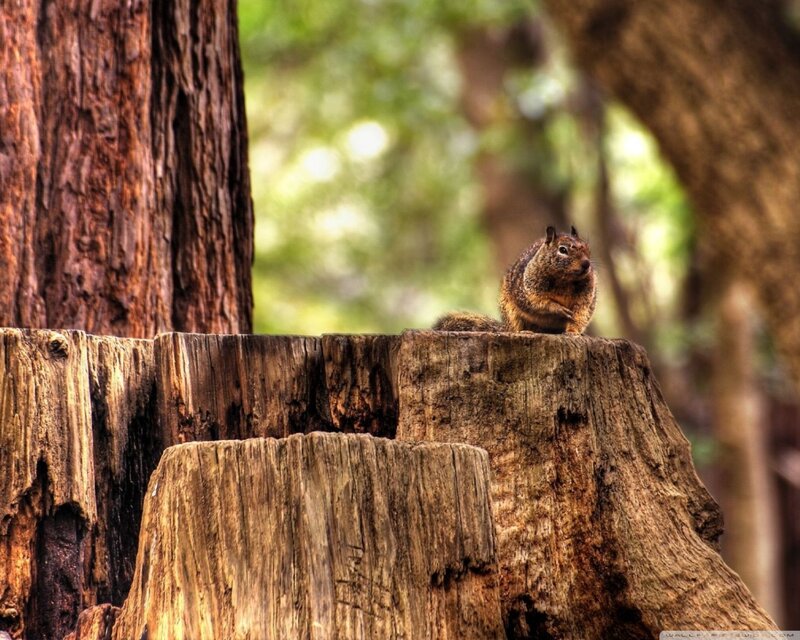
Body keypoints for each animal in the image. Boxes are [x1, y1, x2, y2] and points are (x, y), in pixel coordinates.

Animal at [434, 225, 596, 334]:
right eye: (562, 249)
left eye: (587, 247)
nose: (586, 264)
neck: (564, 280)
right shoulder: (528, 289)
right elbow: (537, 302)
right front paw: (558, 309)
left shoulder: (586, 296)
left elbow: (580, 314)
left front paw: (573, 332)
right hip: (510, 312)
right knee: (516, 327)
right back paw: (525, 332)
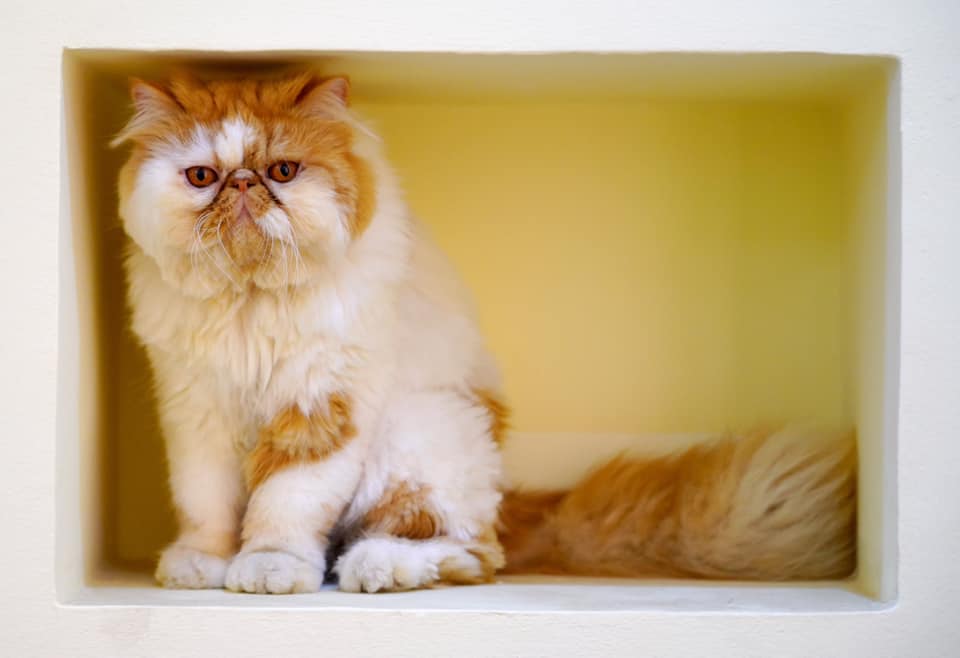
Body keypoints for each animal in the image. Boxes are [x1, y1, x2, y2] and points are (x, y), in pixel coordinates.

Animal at [114, 73, 856, 596]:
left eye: (283, 172)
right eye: (202, 177)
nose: (243, 186)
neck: (250, 303)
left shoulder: (323, 406)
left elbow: (283, 505)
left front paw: (269, 568)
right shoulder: (196, 412)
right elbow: (207, 504)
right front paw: (202, 565)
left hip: (416, 438)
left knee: (468, 551)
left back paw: (379, 567)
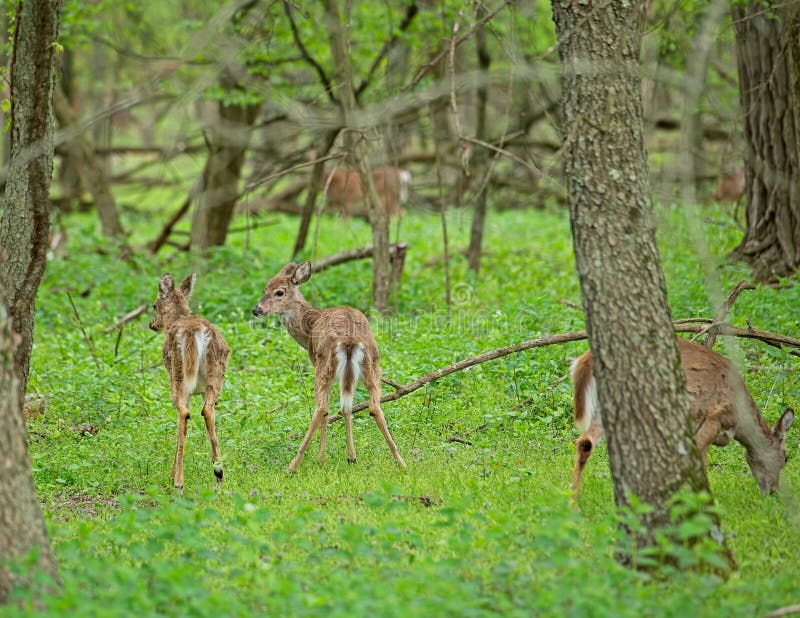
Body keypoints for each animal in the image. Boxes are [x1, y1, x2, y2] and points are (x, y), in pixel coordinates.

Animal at [149, 272, 228, 488]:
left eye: (154, 305)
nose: (152, 325)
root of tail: (192, 331)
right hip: (214, 375)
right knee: (207, 410)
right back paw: (218, 471)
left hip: (177, 376)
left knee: (183, 413)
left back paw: (178, 480)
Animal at [252, 258, 406, 470]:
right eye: (264, 289)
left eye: (279, 292)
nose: (256, 310)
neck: (310, 326)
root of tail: (349, 340)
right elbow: (346, 408)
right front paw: (351, 456)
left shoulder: (319, 363)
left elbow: (331, 411)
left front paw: (322, 457)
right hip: (373, 365)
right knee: (374, 406)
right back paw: (401, 461)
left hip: (324, 367)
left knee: (321, 409)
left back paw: (293, 465)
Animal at [568, 336, 792, 500]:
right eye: (786, 457)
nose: (774, 492)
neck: (740, 422)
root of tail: (586, 359)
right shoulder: (715, 417)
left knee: (585, 442)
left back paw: (574, 503)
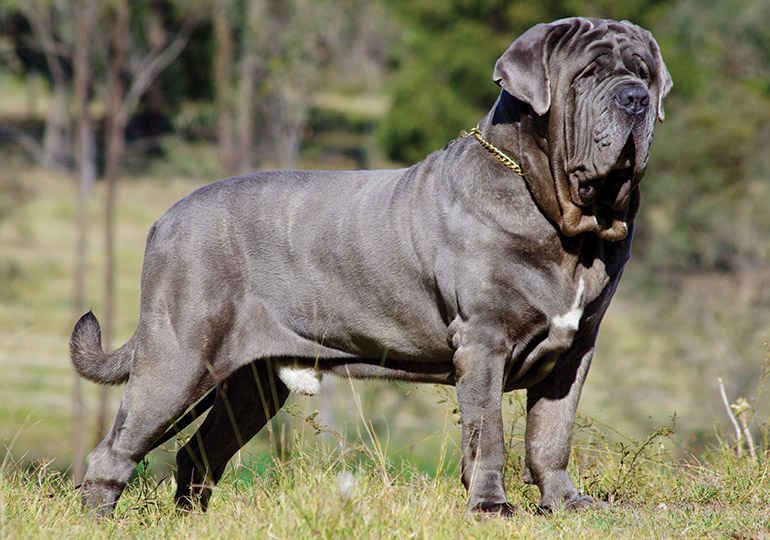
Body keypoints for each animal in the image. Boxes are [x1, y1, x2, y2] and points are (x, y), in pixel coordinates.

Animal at [73, 15, 672, 516]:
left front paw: (567, 503)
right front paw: (490, 507)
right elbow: (490, 434)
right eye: (588, 74)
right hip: (179, 359)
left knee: (197, 453)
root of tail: (166, 219)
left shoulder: (575, 348)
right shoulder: (484, 341)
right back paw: (99, 516)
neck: (564, 223)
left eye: (644, 72)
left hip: (250, 384)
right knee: (116, 448)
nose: (636, 98)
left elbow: (552, 433)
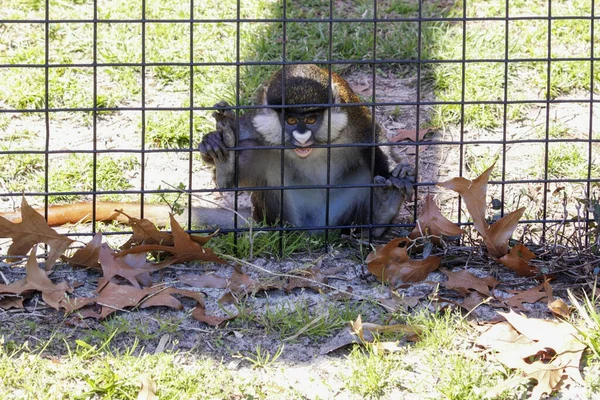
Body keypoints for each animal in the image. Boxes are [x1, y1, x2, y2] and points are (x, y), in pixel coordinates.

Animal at [197, 64, 412, 236]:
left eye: (311, 119)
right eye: (291, 120)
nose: (302, 136)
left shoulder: (353, 117)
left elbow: (373, 136)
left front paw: (397, 172)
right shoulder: (257, 120)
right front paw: (212, 141)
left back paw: (382, 213)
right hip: (281, 213)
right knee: (253, 149)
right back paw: (226, 168)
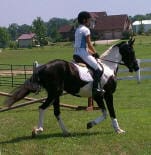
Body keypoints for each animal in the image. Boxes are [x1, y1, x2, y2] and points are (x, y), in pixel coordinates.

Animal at [4, 37, 139, 136]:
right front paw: (118, 130)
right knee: (42, 108)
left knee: (56, 112)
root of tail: (43, 67)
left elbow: (105, 112)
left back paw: (66, 131)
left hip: (56, 95)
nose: (136, 67)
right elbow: (111, 112)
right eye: (132, 52)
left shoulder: (98, 96)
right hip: (54, 93)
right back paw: (38, 130)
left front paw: (90, 124)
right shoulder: (107, 94)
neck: (107, 67)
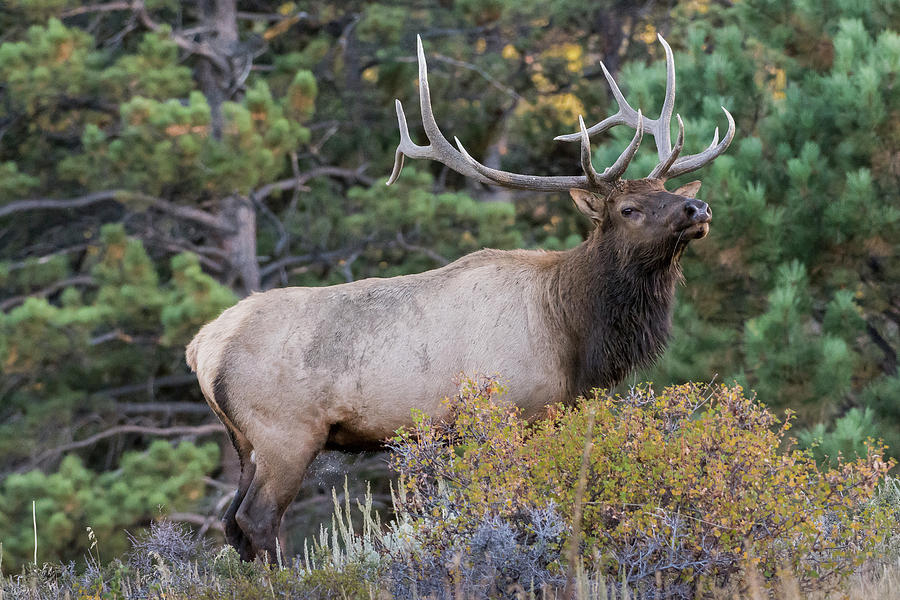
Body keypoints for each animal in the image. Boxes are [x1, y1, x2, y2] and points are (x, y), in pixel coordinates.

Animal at [186, 34, 736, 564]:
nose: (698, 207)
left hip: (245, 441)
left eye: (667, 191)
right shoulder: (507, 411)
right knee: (257, 521)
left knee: (232, 524)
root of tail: (202, 346)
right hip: (285, 433)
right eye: (628, 208)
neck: (573, 332)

........

ABOUT THIS EXERCISE:
Every line above from the one with "left back paw: (382, 213)" down to the one with "left hip: (245, 441)" must be written out exactly, and no picture may appear.

TASK SOLUTION:
left back paw: (382, 213)
right hip: (281, 213)
right knee: (253, 149)
right back paw: (226, 168)
Body keypoints for each animal in the image. Boxes are [x1, y1, x2, y2] and points are (x, y), in pixel coordinates.

Animal at [4, 37, 139, 136]:
right front paw: (118, 130)
right knee: (42, 108)
left knee: (56, 112)
root of tail: (43, 67)
left elbow: (105, 112)
left back paw: (66, 131)
left hip: (56, 95)
nose: (136, 67)
right elbow: (111, 112)
right eye: (132, 52)
left shoulder: (98, 96)
right hip: (54, 93)
right back paw: (38, 130)
left front paw: (90, 124)
right shoulder: (107, 94)
neck: (107, 67)
Body keypoints for each animal in the image. Boxes are [x1, y1, x2, y2] and points are (x, y), in pixel coordinates.

Animal at [186, 34, 736, 564]:
nose: (698, 207)
left hip: (245, 441)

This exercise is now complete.